Votre objectif: Rédigez la suite du texte ci-dessous sur la bande dessinée Bienvenue en Chine, en partant de sa dernière phrase.

Ceux qui ont aimé Shenzhen de Guy Delisle, lirons sans doute avec le même plaisir Bienvenue en Chine de Milad Nouri & Tian-You Zheng. Le scénariste et l’illustrateur signent ici leur première publication. Les illustrations sont dominées par le bleu, la couleur favorite de Tian-You Zheng. Pour le reste, c’est l’histoire de Milad Nouri qui nous est contée. Le jeune entrepreneur est un Laowai, un étranger en Chine. Son parcours au Pays du Milieu débute en 2004 grâce à un échange universitaire de 6 mois avec la South China University of Technology. Notre étudiant en ingénierie informatique débarque d’abord à Canton. Conscient des opportunités offertes par ce pays en pleine mutation, le jeune homme décroche un premier emploi dans la filiale d’une grande entreprise française à Shangaï. Il s’installe plus tard à Hangzhou, dans la province du Zhejiang au sud-est de la Chine, et crée une société de conseil pour aider les occidentaux à s’implanter dans le pays. L’album présente, à travers son expérience en République Populaire de Chine (RPC), une série d’anecdotes humoristiques sur la vie quotidienne et le monde du travail. Autobiographie graphique et guide touristique, Bienvenue en Chine prodigue aussi d’excellents conseils aux candidats à l’expatriation, ainsi qu’à ceux qui souhaitent faire du business en RPC. Milad Nouri vit là-bas depuis plus de 15 ans maintenant et parle couramment Chinois. Il y a rencontré son épouse et construit sa vie familiale.

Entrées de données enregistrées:
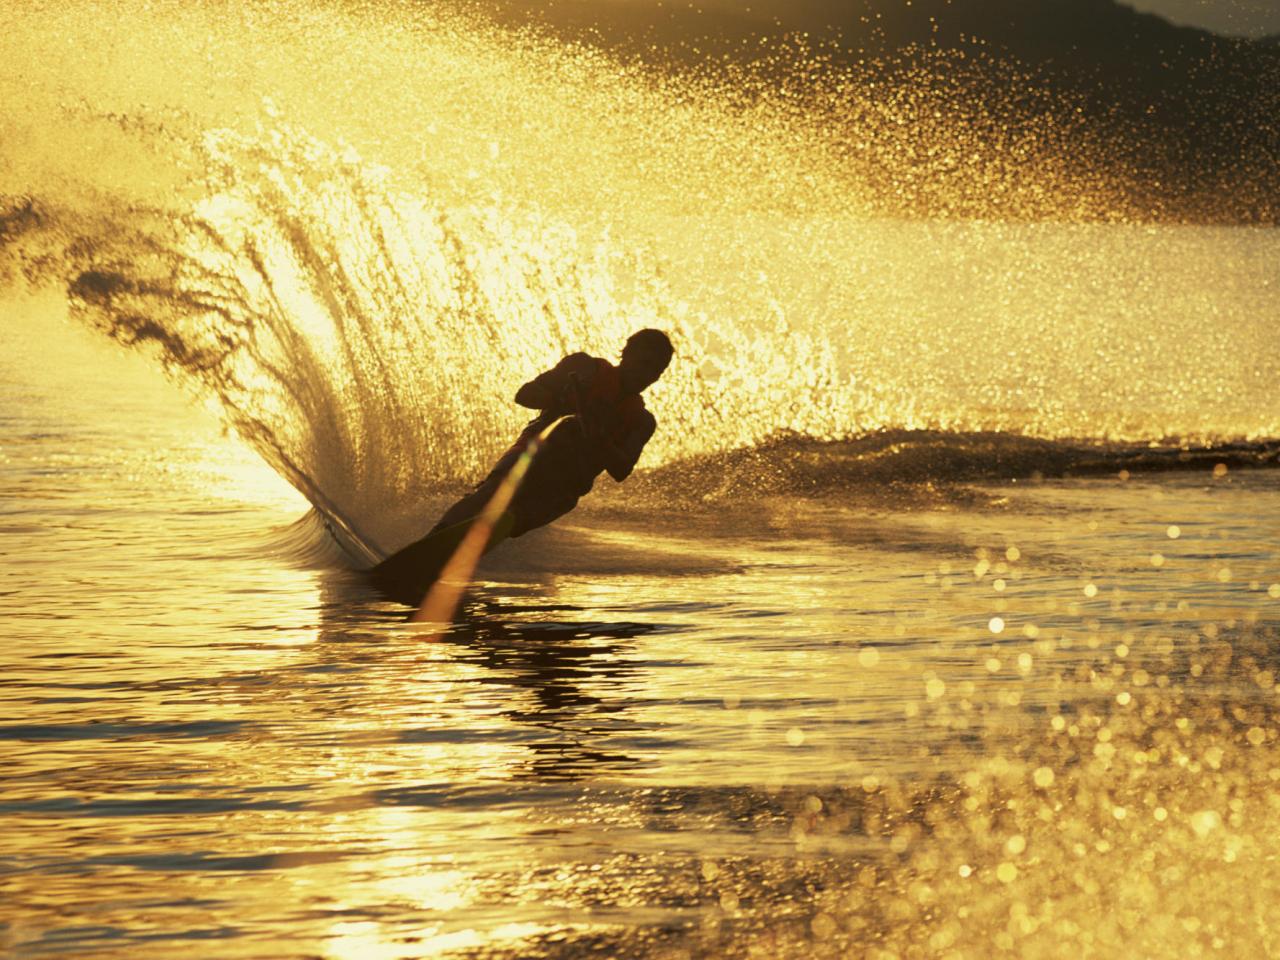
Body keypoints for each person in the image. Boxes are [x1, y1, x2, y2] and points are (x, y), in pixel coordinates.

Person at [430, 329, 674, 538]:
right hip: (532, 454)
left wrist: (600, 437)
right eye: (644, 363)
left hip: (564, 487)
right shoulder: (584, 368)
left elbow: (621, 470)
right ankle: (435, 538)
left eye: (657, 370)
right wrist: (565, 399)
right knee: (490, 495)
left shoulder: (641, 421)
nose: (648, 374)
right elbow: (525, 395)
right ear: (627, 353)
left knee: (511, 520)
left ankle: (459, 554)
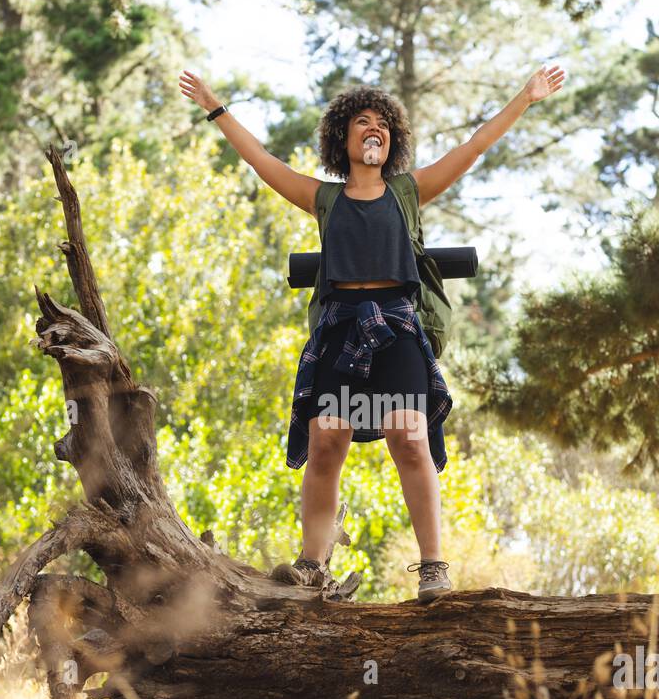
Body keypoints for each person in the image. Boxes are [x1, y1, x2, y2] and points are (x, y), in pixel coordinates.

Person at [179, 65, 565, 601]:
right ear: (345, 138)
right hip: (340, 327)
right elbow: (262, 161)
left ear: (393, 141)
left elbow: (474, 147)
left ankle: (433, 567)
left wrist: (526, 97)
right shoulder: (325, 199)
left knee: (408, 438)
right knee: (327, 440)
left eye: (383, 124)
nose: (374, 129)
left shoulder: (407, 191)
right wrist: (216, 108)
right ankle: (313, 564)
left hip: (398, 326)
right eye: (363, 122)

Résultat de la tâche:
Namasté. Eddy Simon & Aurélie Guarino

Namasté. Eddy Simon & Aurélie Guarino. Sarbacane, 4 vol. (2017-2019)

La petite Mina est en vacances en Inde avec ses parents. Après une étape à Mumbaï (Bombay), la famille décide de se rendre à Agra pour voir le fameux Taj Mahal. Dans le train de nuit qui les conduit vers leur destination, la petite fille est distraite par une apparition de Ganesh, le dieu éléphant et descend sur le quai. Le train repart avec ses parents mais sans elle... Que faire quand on se perd dans un pays inconnu ? Pour Mina c’est le début d’une suite d’aventures fantastiques. En chemin, elle fera la connaissance de Pintu, un jeune Indien originaire de Pondichéry et qui parle français. Il deviendra son guide et un ami fidèle. Bien entendu, Mina finira par retrouver ses parents après bien des péripéties qui lui permettront de découvrir l’Inde sous un jour différent. Cette Bande dessinée, qui comporte peu de texte, est destinée à la jeunesse.

Petite balade et Grande Muraille de Maïté Verjux

Petite balade et Grande Muraille de Maïté Verjux chez Fei, 180 p. (2018)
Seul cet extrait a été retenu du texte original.